E tu, quantos partidos já fundaste este ano?

Nacional

A aritmética política é simples: “os inimigos do povo vencem as eleições porque o povo se abstém” mais “a maioria do povo não vota porque não se sente representada por nenhum partido” é igual a “é preciso continuar a criar novos partidos até toda a gente se sentir representada”. No entanto, e mesmo admitindo que esta operação é realmente uma soma e não uma divisão, subsiste uma incógnita: qual é a propriedade mobilizadora do próximo novo partido que nenhum dos existentes à esquerda conhece?

Mas se quando falamos desse novo partido, com o condão de arrancar milhões de trabalhadores despolitizados do torpor da abstenção, não estamos, com certeza, a falar da imagem, da linguagem, das caras ou dos nomes, é porque a fórmula mágica reside, nas ideias ou no funcionamento. Curiosamente, entre os novos partidos, semi e pseudo-partidos de esquerda que pululam na internet não existe uma única ideia nova. O que defende o MAS que não defenda já o BE? Que propostas tem o Tempo de Avançar que não tenha o Fórum Manifesto? Por que ideias se bate o Livre que não combata já o AGIR?

O vazio ideológico e programático dos candidatos a Syriza português é aterrador: um promete ganhar as próximas eleições com um cachecol à Varoufakis, o do lado diz que surgiu para tornar os resultados eleitorais mais imprevisíveis, o outro vai mais longe e convida a que todos fundemos o nosso próprio partido uni-pessoal.
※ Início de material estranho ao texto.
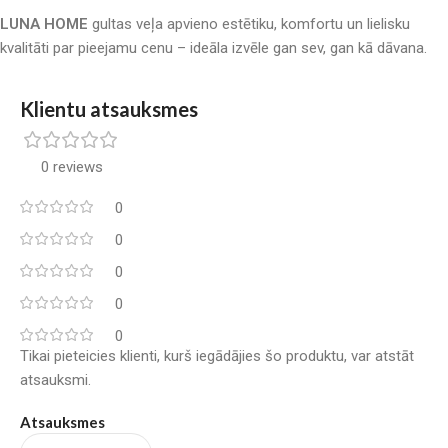
LUNA HOME
gultas veļa apvieno estētiku, komfortu un lielisku
kvalitāti par pieejamu cenu – ideāla izvēle gan sev, gan kā dāvana.
Klientu atsauksmes
0 reviews
0
0
0
0
0
Tikai pieteicies klienti, kurš iegādājies šo produktu, var atstāt
atsauksmi.
Atsauksmes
É preciso dizê-lo: a pulverização de partidos de esquerda não resulta da salutar diferença de propostas ou ideologias, mas de vícios de meninos mimados, que se devoram a si mesmos na feira das vaidades em que todos querem ser o chefe e nenhum quer ser militante de base. É que, é mister aceitar a cruel verdade, a diversidade partidária é mais rapidamente um indicador da diversidade de classes sociais do que um indicador de diversidade política.
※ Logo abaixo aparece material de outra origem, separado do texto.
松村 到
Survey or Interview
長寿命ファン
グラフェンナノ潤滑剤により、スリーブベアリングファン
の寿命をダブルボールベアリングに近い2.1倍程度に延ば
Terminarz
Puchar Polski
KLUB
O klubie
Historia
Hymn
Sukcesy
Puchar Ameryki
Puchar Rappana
Por outro lado, ao contrário de significar uma “abertura dos partidos à cidadania”, as recém-nascidas estruturas políticas vão exibindo as penas de uma hierarquia rígida de famosos e personalidades, com debates na fachada e decisões nos corredores, cuja fórmula mágica para vencer a abstenção é a formidável abertura do seu chefe… a ser seguido todos os que o queiram seguir. Sucintamente, a principal inovação democrática no funcionamento interno dos novos partidos de esquerda é a cisão partidária como substituição da contagem de votos. O redemoinho de cisões de sub-cisões não gera abertura, mas estreitamento e isolação. Tão certo como Rui Tavares ser cabeça de lista e o Gil Garcia imperador.
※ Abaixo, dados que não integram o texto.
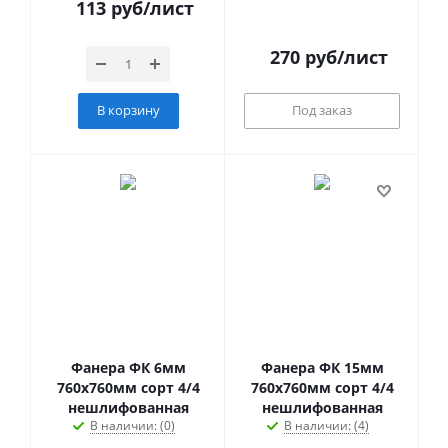
113
руб
/лист
270
руб
/лист
В корзину
Под заказ
Фанера ФК 6мм
Фанера ФК 15мм
760х760мм сорт 4/4
760х760мм сорт 4/4
нешлифованная
нешлифованная
В наличии: (0)
В наличии: (4)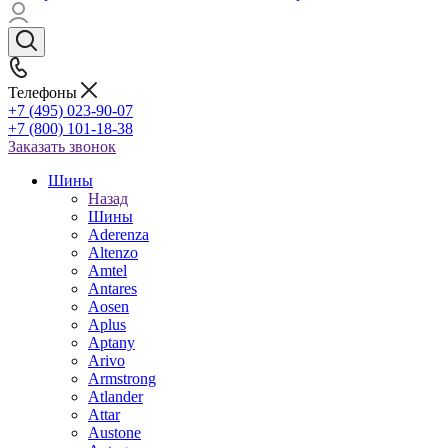
Телефоны
+7 (495) 023-90-07
+7 (800) 101-18-38
Заказать звонок
Шины
Назад
Шины
Aderenza
Altenzo
Amtel
Antares
Aosen
Aplus
Aptany
Arivo
Armstrong
Atlander
Attar
Austone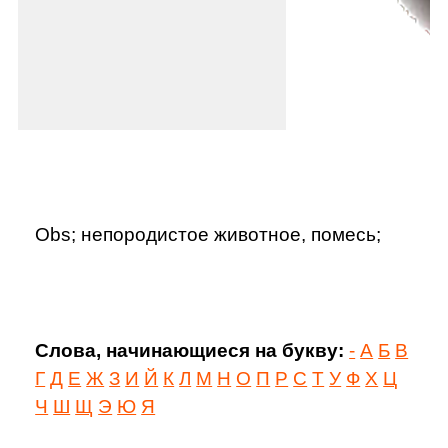
Obs; непородистое животное, помесь;
Слова, начинающиеся на букву:
-
А
Б
В
Г
Д
Е
Ж
З
И
Й
К
Л
М
Н
О
П
Р
С
Т
У
Ф
Х
Ц
Ч
Ш
Щ
Э
Ю
Я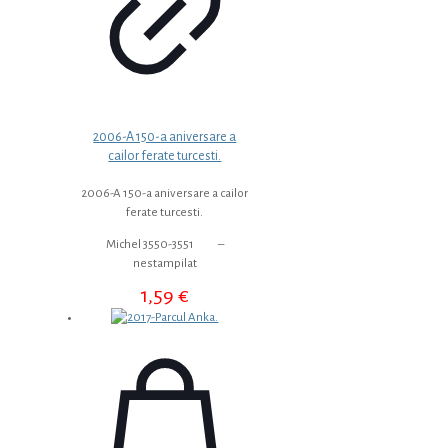
2006-A 150-a aniversare a
cailor ferate turcesti.
2006-A 150-a aniversare a cailor
ferate turcesti.
Michel 3550-3551 –
nestampilat
1,59
€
É compreensível que, ao cabo de tantos anos de empobrecimento, muitos de nós estejamos fartos, desiludidos e desesperançados. Mas para os problemas que o país enfrenta, não haverá saídas fáceis nem fórmulas mágicas. A mudança verdadeira também não será o corolário de tomar as pessoas por estúpidas e dar-lhes uma opção de esquerda menos ideológica e mais fácil de digerir. Pelo contrário, os últimos anos têm sido profícuos em desilusões na matéria, de Rui Tavares a José Sá Fernandes, passando por Fernando Nobre até Marinho Pinto. Restassem dúvidas aos mais cépticos, está aí, com força imperativa, a axiomática prova dos nove: nas últimas duas eleições, entraram na liça novos partidos de esquerda com a finalidade de representar os mais abstémicos eleitores. A abstenção subiu.

Mas existe uma esquerda de confiança. Uma esquerda cujo património de coerência não está à venda por votos nem pastas ministeriais, que não tem fórmulas mágicas nem chefes supremos mas que tem algo mais precioso: massas de trabalhadores dispostas a lutar.